How to log in to a website with urllib?

I am trying to log on this website: http://www.broadinstitute.org/cmap/index.jsp. I am using python 3.3 on Windows. I followed this answer https://stackoverflow.com/a/2910487/651779. My code:
import http.cookiejar
import urllib
url = 'http://www.broadinstitute.org/cmap/index.jsp'
values = {'j_username' : 'username',
'j_password' : 'password'}
data = urllib.parse.urlencode(values)
binary_data = data.encode('ascii')
cookies = http.cookiejar.CookieJar()
opener = urllib.request.build_opener(
urllib.request.HTTPRedirectHandler(),
urllib.request.HTTPHandler(debuglevel=0),
urllib.request.HTTPSHandler(debuglevel=0),
urllib.request.HTTPCookieProcessor(cookies))
response = opener.open(url, binary_data)
the_page = response.read()
http_headers = response.info()
It runs without erros, however the html in the_page is just the log in page. How can I log onto this page?

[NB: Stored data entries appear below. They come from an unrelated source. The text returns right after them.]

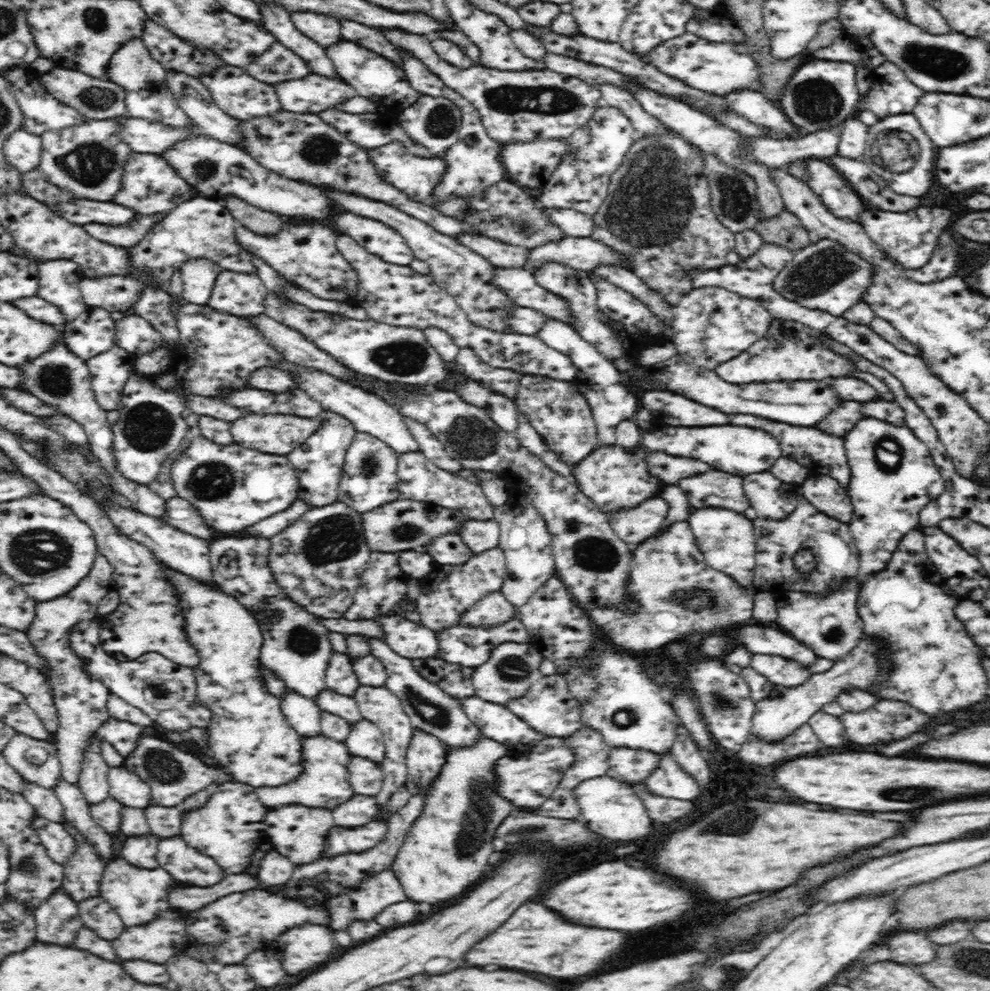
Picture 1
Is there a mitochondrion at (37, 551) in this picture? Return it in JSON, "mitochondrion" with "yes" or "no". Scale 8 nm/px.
{"mitochondrion":"yes"}

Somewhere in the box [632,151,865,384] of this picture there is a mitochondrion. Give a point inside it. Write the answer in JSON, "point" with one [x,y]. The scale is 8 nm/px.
{"point":[812,276]}

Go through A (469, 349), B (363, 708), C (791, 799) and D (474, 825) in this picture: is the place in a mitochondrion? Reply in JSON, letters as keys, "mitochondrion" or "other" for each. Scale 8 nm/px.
{"A":"other","B":"other","C":"other","D":"mitochondrion"}

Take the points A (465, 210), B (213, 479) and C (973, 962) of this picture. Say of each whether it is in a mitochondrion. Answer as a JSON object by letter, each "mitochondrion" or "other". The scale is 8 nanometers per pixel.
{"A":"mitochondrion","B":"mitochondrion","C":"mitochondrion"}

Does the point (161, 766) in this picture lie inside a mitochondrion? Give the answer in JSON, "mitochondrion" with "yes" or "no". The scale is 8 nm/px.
{"mitochondrion":"yes"}

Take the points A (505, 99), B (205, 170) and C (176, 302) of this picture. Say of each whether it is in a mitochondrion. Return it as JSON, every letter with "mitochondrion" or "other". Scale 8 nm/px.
{"A":"mitochondrion","B":"mitochondrion","C":"other"}

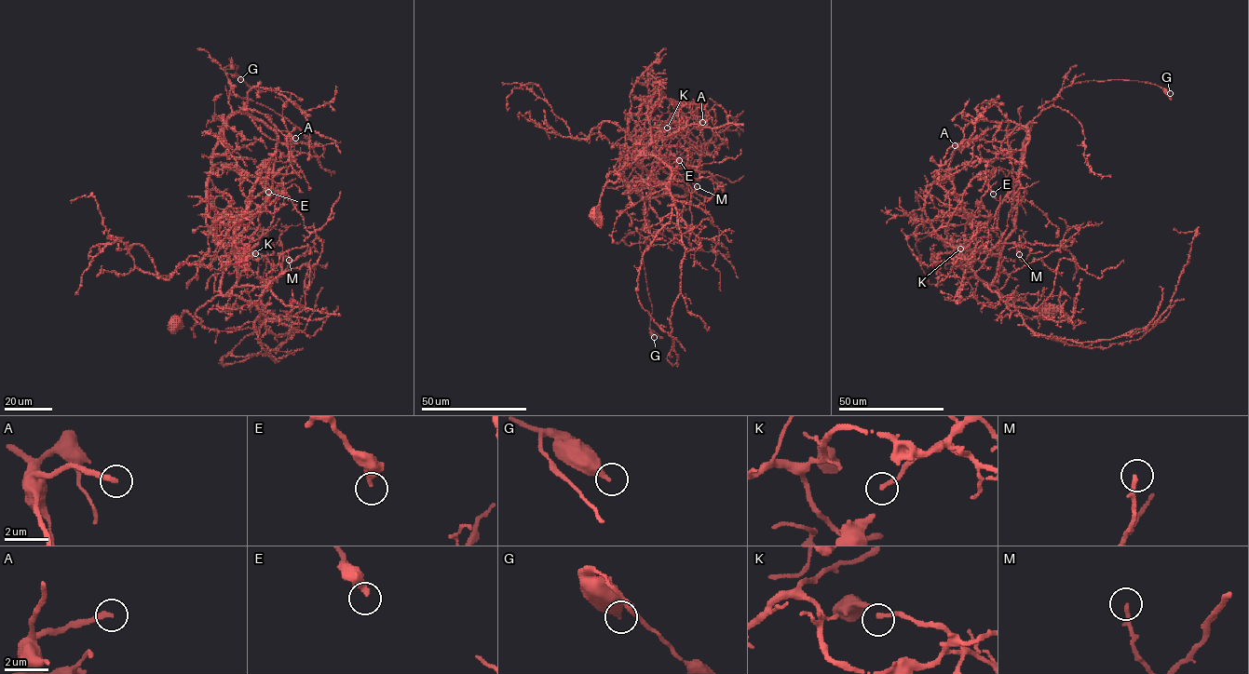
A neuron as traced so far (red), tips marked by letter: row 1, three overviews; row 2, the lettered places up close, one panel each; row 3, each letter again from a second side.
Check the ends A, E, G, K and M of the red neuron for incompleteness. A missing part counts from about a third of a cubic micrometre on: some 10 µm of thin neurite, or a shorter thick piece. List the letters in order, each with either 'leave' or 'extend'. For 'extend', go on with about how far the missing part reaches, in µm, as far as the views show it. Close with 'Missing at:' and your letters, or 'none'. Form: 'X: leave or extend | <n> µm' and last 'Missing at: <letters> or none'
A: extend | 15 µm
E: leave
G: leave
K: leave
M: leave
Missing at: A

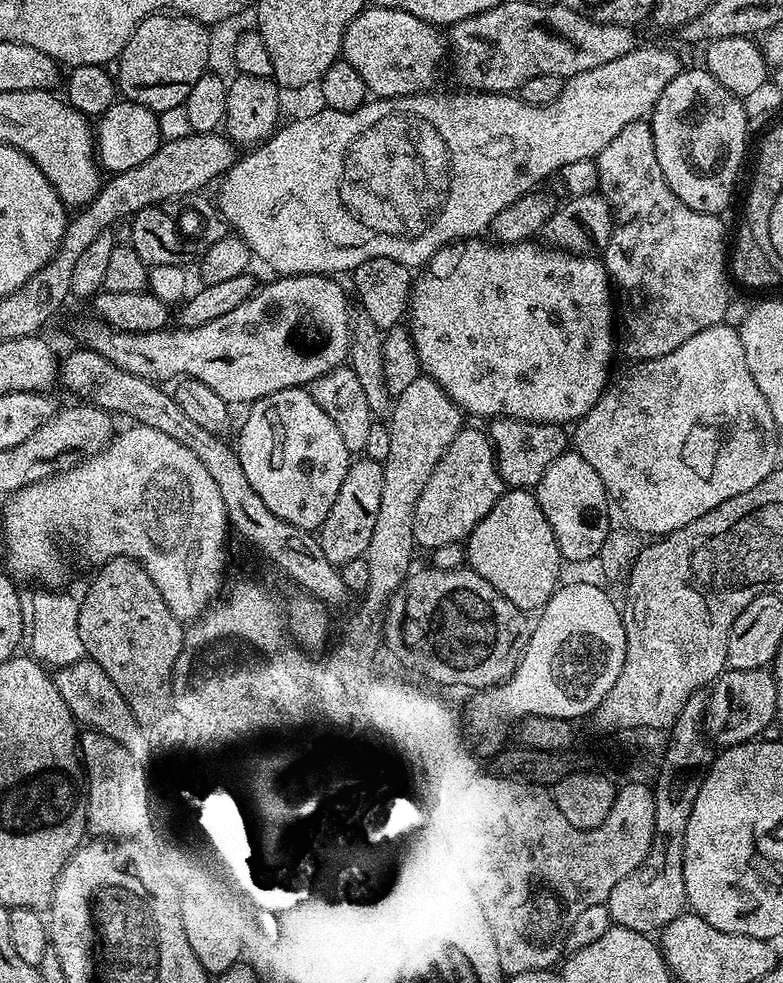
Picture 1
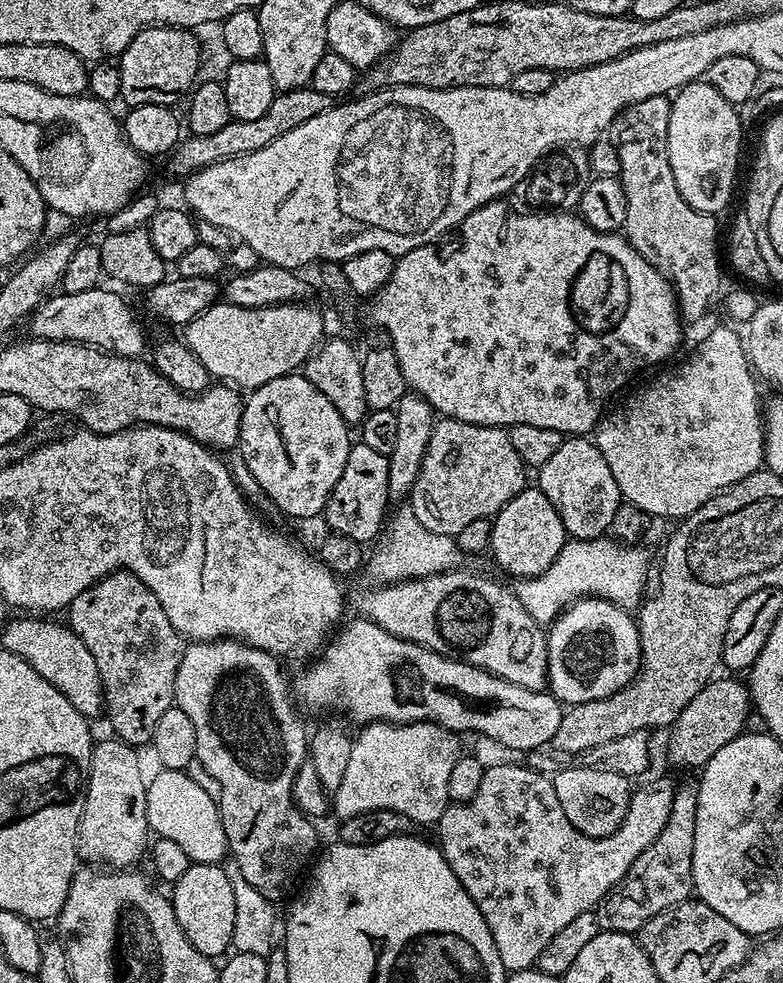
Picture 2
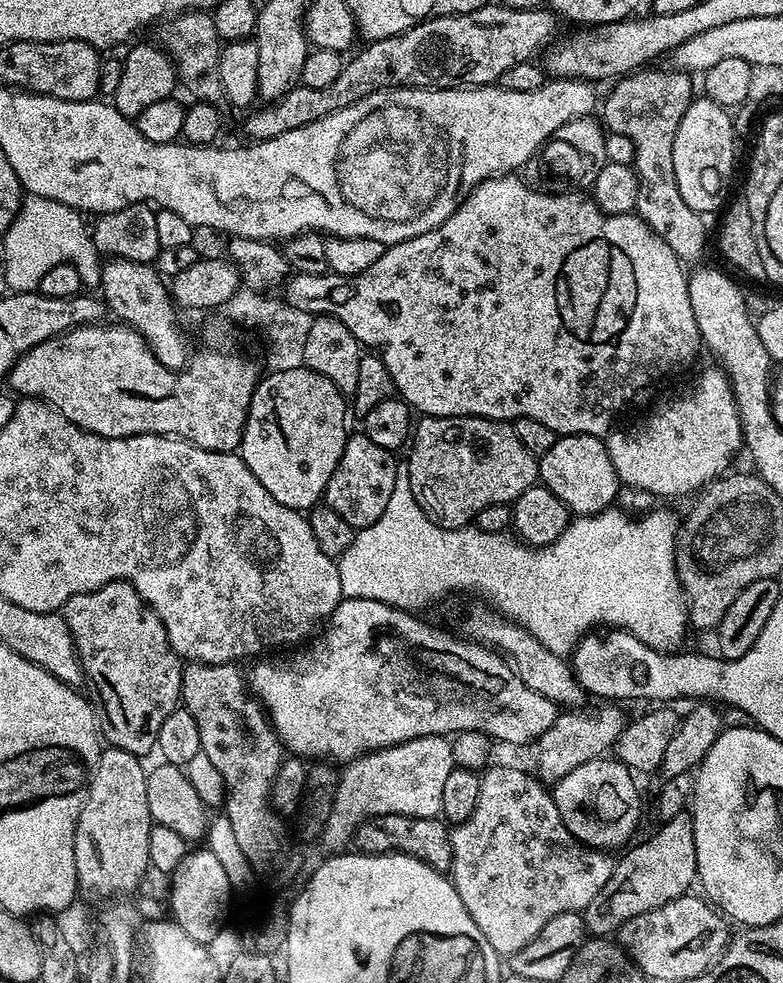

The site is using a JSESSIONID cookie to create session since HTTP requests are stateless. When you're making your request, you're not getting that session id first.
I sniffed a session to log into that site using Fiddler and found that the POST is made to a different URL, but it has that JSESSIONID cookie set. So you need to make a get to the URL first, capture that cookie using the cookiehandler, then POST to this URL:
post_url = 'http://www.broadinstitute.org/cmap/j_security_check'
You don't need to save the HTTP GET request at all, you can simply call opener.open(url), then in your code change the response line to this:
response = opener.open(post_url, binary_data)
Also the payload was missing the submit method. Here's the whole thing with the changes I suggest:
import http.cookiejar
import urllib
get_url = 'http://www.broadinstitute.org/cmap/index.jsp'
post_url = 'http://www.broadinstitute.org/cmap/j_security_check'
values = urllib.parse.urlencode({'j_username': <MYCOOLUSERNAME>,
'j_password': <MYCOOLPASSSWORD>,
'submit': 'sign in'})
payload = bytes(values, 'ascii')
cj = http.cookiejar.CookieJar()
opener = urllib.request.build_opener(
urllib.request.HTTPRedirectHandler(),
urllib.request.HTTPHandler(debuglevel=0),
urllib.request.HTTPSHandler(debuglevel=0),
urllib.request.HTTPCookieProcessor(cj))
opener.open(get_url) #First call to capture the JSESSIONID
resp = opener.open(post_url, payload)
resp_html = resp.read()
resp_headers = resp.info()
Any other requests using the opener you created will re-use that cookie and you should be able to freely navigate the site.